---------- Sezione del documento ----------
Autore: Stefano Schiavi – 16/07/2022
Per anni le vere guerre si sono combattute, e non a torto, per il controllo degli idrocarburi, vero motore del mondo. Petrolio e gas, dunque, a farla da padroni nello scacchiere geopolitico internazionale. Così in molti, anche oggi, pensano che il conflitto tra Russia ed Ucraina sia improntato fondamentalmente su questo al di là delle speculazioni e delle rivendicazioni più o meno territoriali. In fondo il ragionamento è logico visti gli aumenti spropositati dei combustibili fossili che stiamo subendo in seguito alle sanzioni comminate a Mosca da parte dell’Occidente.
Eppure, secondo il Financial Time (FT) il vero problema di Mosca non sono e non saranno certo le sanzioni alle esportazioni di petrolio e di gas, e su questo ha ragione da vendere. Il vero problema secondo l’icona mediatica economico-finanziaria del mondo occidentale e capitalistico, il vero problema per Putin, sarà, a breve, l’approvvigionamento di quei piccoli affarini che oggi regolano di fatto il mondo e la nostra vita quotidiana: microchip e semiconduttori. Ed anche qui ha ragione da vendere il quotidiano economico londinese, la bibbia della City. Quello del FT non è semplicemente un articolo/report ma un messaggio chiaro non rivolto esclusivamente a Mosca ma a tutto l’Occidente.
La guerra delle sanzioni, e con essa quella economica, l’Occidente la sta perdendo e questo è chiaro a tutti coloro che osservano attentamente l’evoluzione dei mercati e della economia. Specie a quei Paesi UE che alzano i distinguo sul blocco delle forniture di gas e petrolio dalla Russia.
Esattamente come l’agitare lo spettro della crisi alimentare a causa del blocco delle forniture di grano e cereali dall’Ucraina. Sono notizie ad effetto che scatenano aumenti speculativi senza un fondo di realtà. Fa parte del gioco insomma. Ma è bene sapere che l’Ucraina non è il granaio del mondo in quanto ben più di lei producono Russia, Cina, India, Stati Uniti, Canada e pure la Francia. Insomma, se è vero che un tempo lo era, oggi Kiev, al di là della guerra, non è più il granaio d’Europa se si pensa che i dati del 2020 sulla produzione mondiale forniti dalla Fai dicono che anche la Germania produce poco meno di Kiev.
---------- Materiale fornito ----------
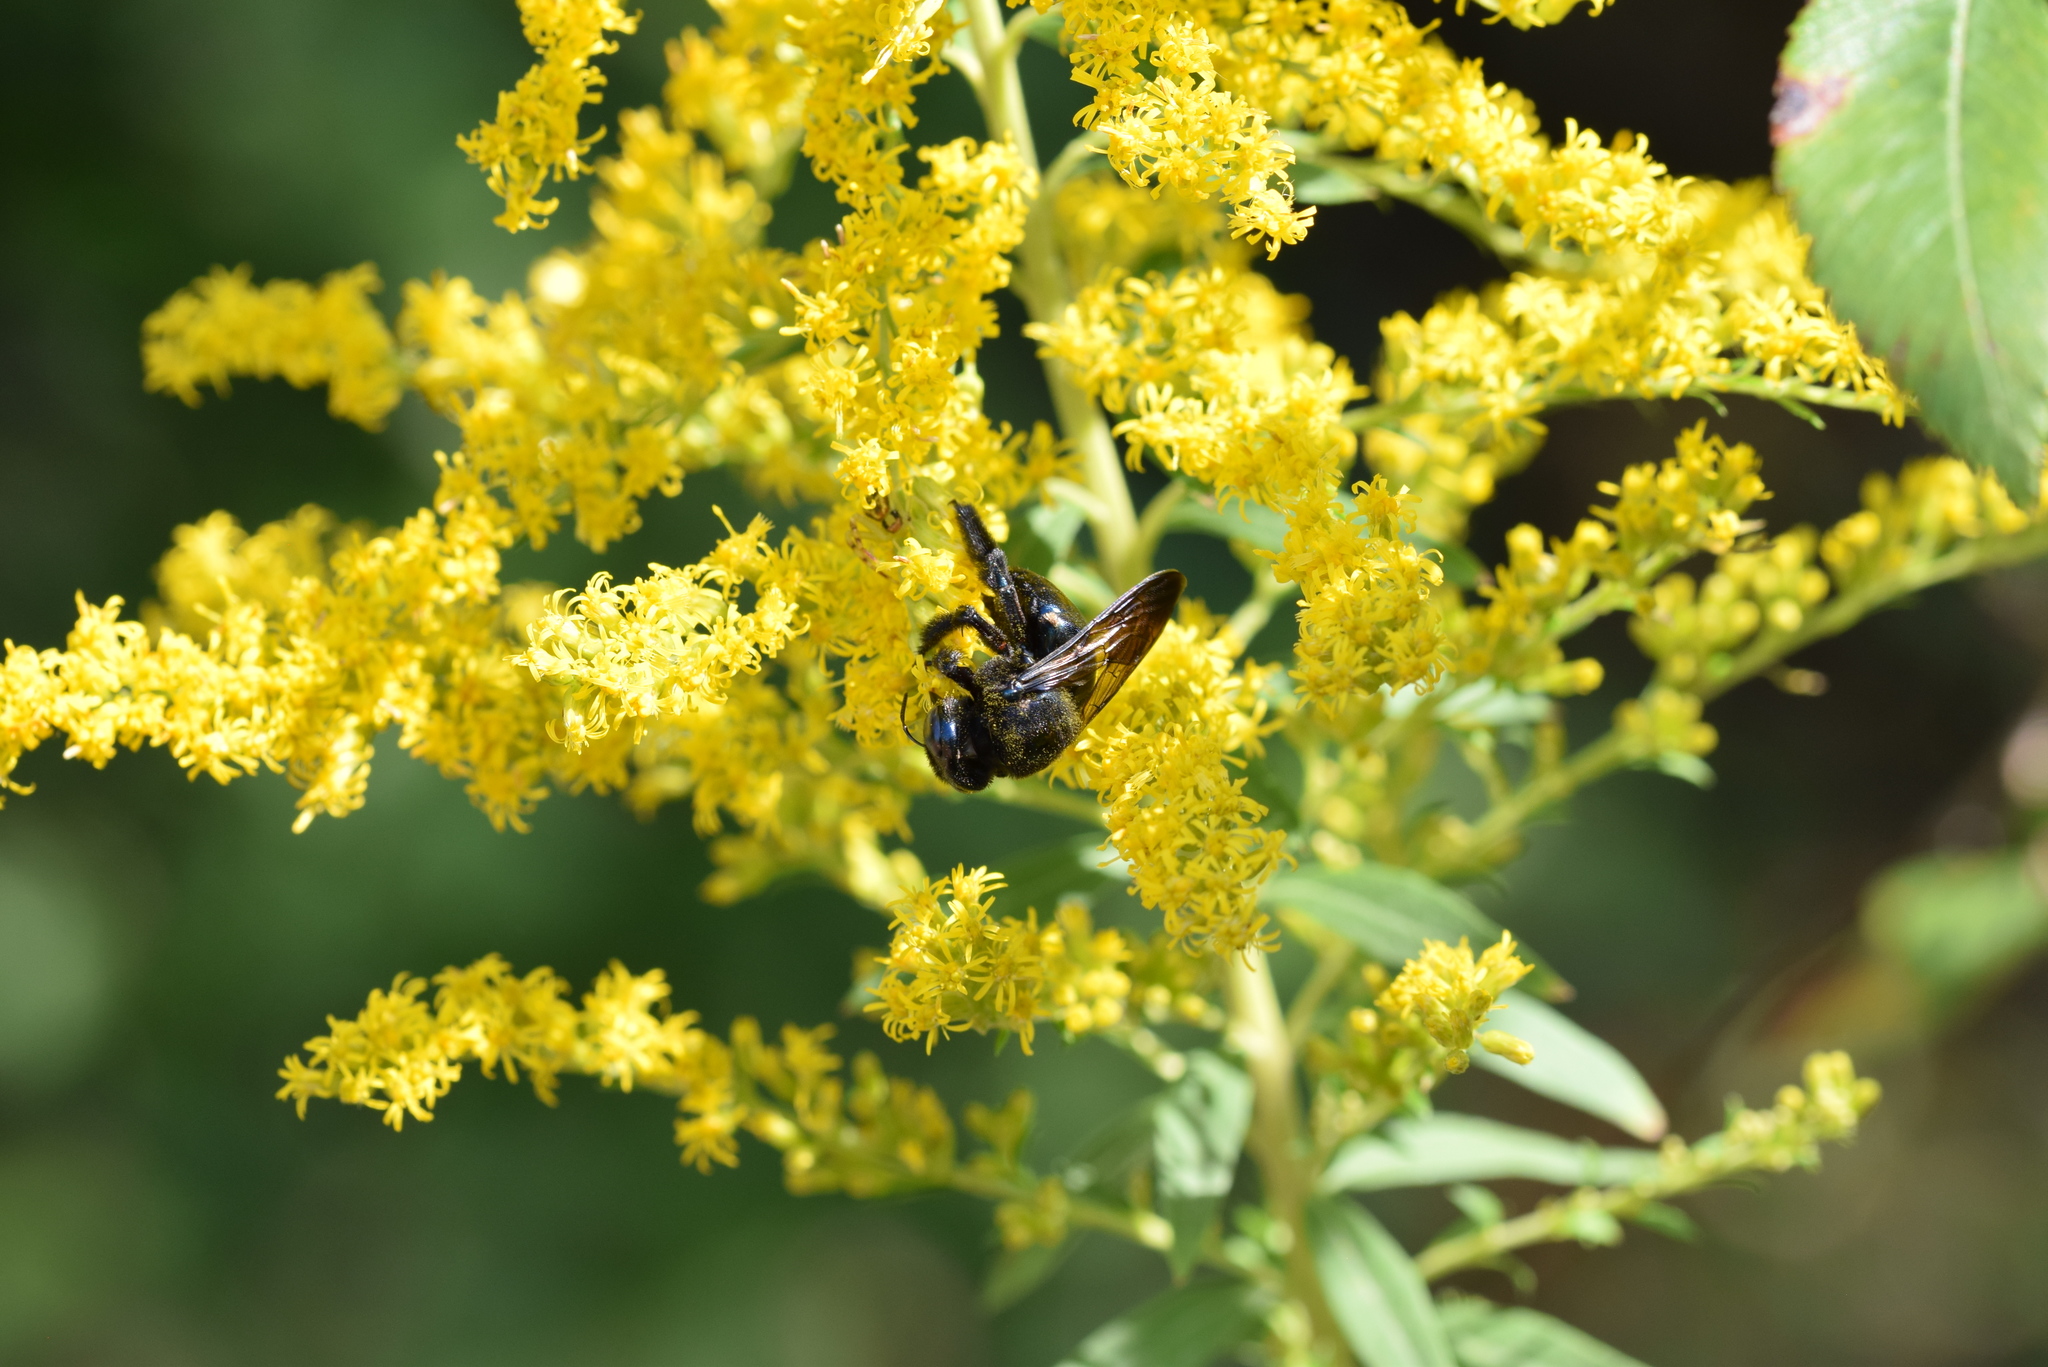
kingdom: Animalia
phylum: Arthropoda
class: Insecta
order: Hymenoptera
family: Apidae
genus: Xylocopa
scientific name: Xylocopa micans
----------
---------- Materiale fornito ----------
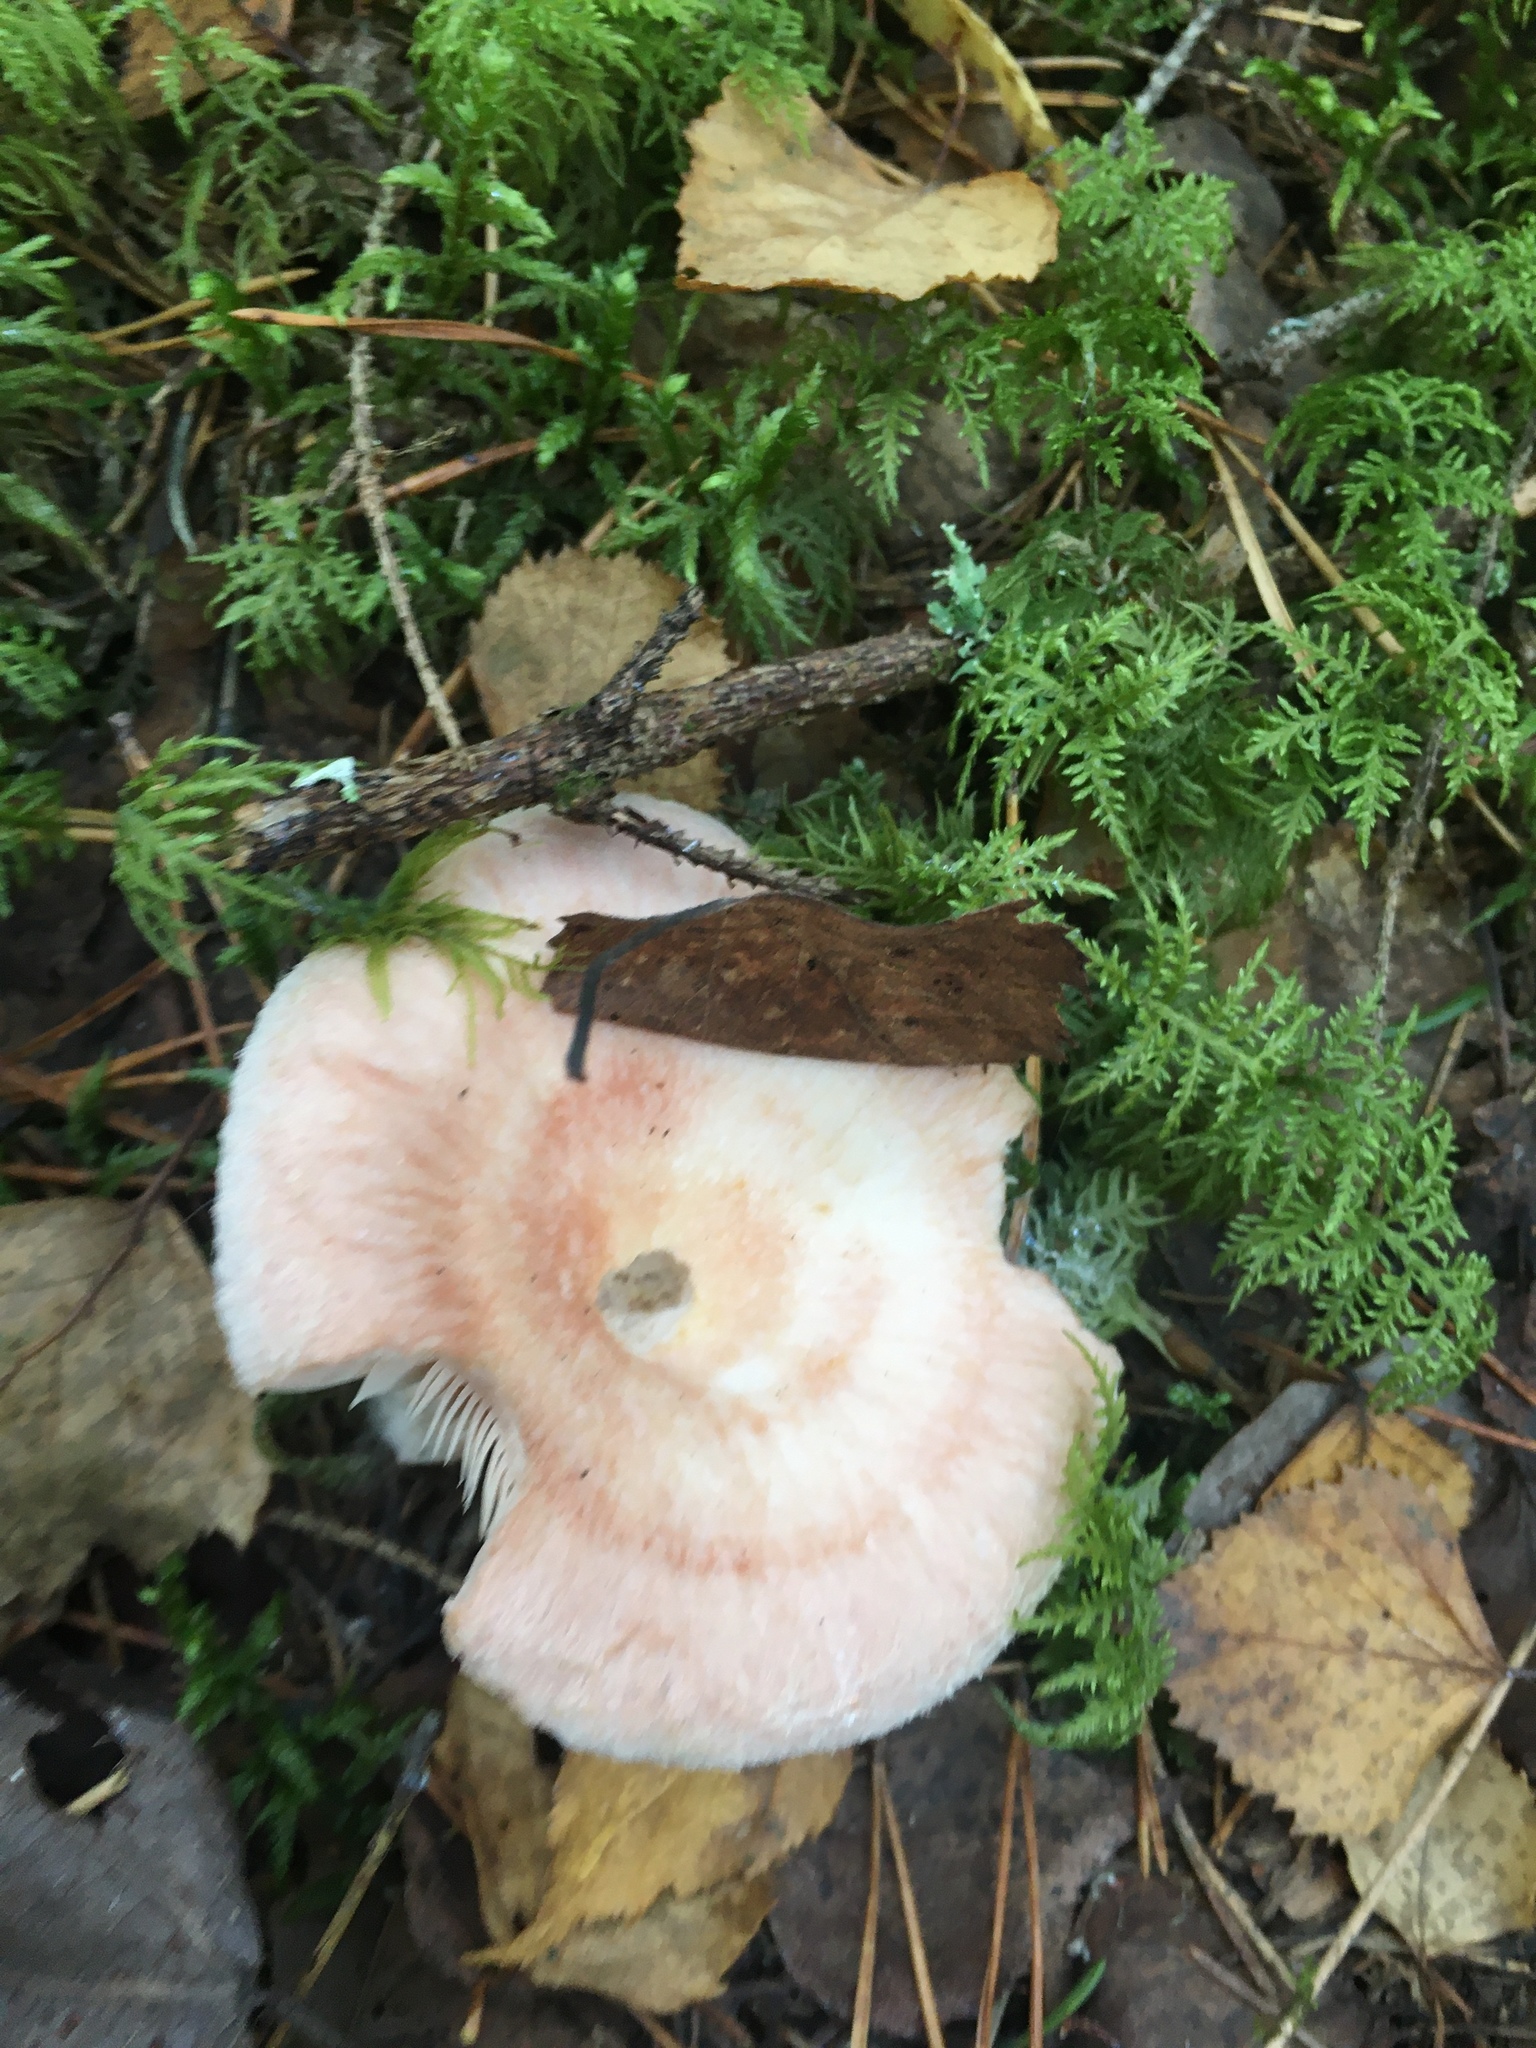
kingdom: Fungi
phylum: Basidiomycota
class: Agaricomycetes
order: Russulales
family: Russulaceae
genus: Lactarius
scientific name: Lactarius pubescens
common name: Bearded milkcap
----------
---------- Materiale fornito ----------
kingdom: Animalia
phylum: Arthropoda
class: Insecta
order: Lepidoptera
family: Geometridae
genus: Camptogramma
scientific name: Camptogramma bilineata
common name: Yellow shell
----------
Prosegui l'articolo sulle sanzioni occidentali alla Russia, ripartendo subito dopo la sua ultima frase.

**Risposta**
La guerra in Ucraina nasconde la vera guerra in atto
La vera guerra, silenziosa, che si sta combattendo, dunque, non è quella guerreggiata bensì quella che si combatte per il controllo delle cosiddette “ Terre rare” che non rappresentano solo il futuro ma anche il presente. Chi controlla le “Terre rare”, che comprendono minerali come il Cobalto il Litio e i metalli del gruppo Pgm, cioè del Platino controlla il mondo.
Sembra uno slogan d’altri tempi ma elementi come Litio e Cobalto sono fondamentali per la produzione delle batterie, il Palladio viene utilizzato nell’Automotive, per la produzione di gioielli e nel settore elettronico
Tornando a Mosca, e non solo, il problema vero e concreto, che ci coinvolge tutti in realtà, e appunto quello dell’approvvigionamento dei microchip e dei semi conduttori la cui produzione è gran parte nelle mani di Taiwan (60%) e della Corea del Sud (19%).
Due Paesi strettamente legati agli Usa e all’Occidente. Vero, ma c’è un piccolissimo particolare che sfugge ai più. Per produrre microchip, che servono a far funzionare i server di tutto il mondo e tutti i sistemi d’arma e le nostre automobili e i nostri computer e i nostri cellulari e…la nostra intera vita, si utilizzano quelle che vengono chiamate, per l’appunto. “Terre rare” il cui quasi monopolio è nelle mani della Cina sia internamente al suo territorio sia con l’acquisizione, già da diversi anni, dello sfruttamento delle miniere dell’Afghanistan dei Talebani. E sì, perché quella terra brulla e montagnosa da cui l’Occidente è letteralmente fuggito dopo 20 anni di guerra praticamente inutile, è tutto fuorché improduttiva. Una terra arida ma ricca di “Terre rare” ora saldamente nelle mani di Pechino, che dispone del 97% della produzione mondiale a differenza degli Usa che estraggono sì minerali rari, ma devono importare per il fabbisogno interno qualcosa come l’80% del necessario.
Una Green economy ben poco green
Dunque i minerali delle “Terre rare”, o REE (rare earth elements), sono più importanti del petrolio e del gas? Assolutamente sì, per il semplice motivo che si tratta di minerali divenuti centrali nella nostra vita quotidiana per la produzione di beni civili ma anche militari e, soprattutto, per la Green economy su ci si sta puntando insistentemente per uscire dalla dipendenza dai carburanti fossili senza però accorgersi, o probabilmente sì, vista la guerra durissima anche se invisibile, che si sta combattendo.
Il modello post-industriale che si sta imponendo ha dei costi, e questi sono e saranno molto pesanti. Del resto, se i minerali di cui parliamo si chiamano “Terre rare” un motivo ci sarà. Il problema è che la gente comune non lo sa e non lo pensa minimamente, anche perché siamo abituati a vedere il prodotto finale senza chiederci cosa c’è dietro.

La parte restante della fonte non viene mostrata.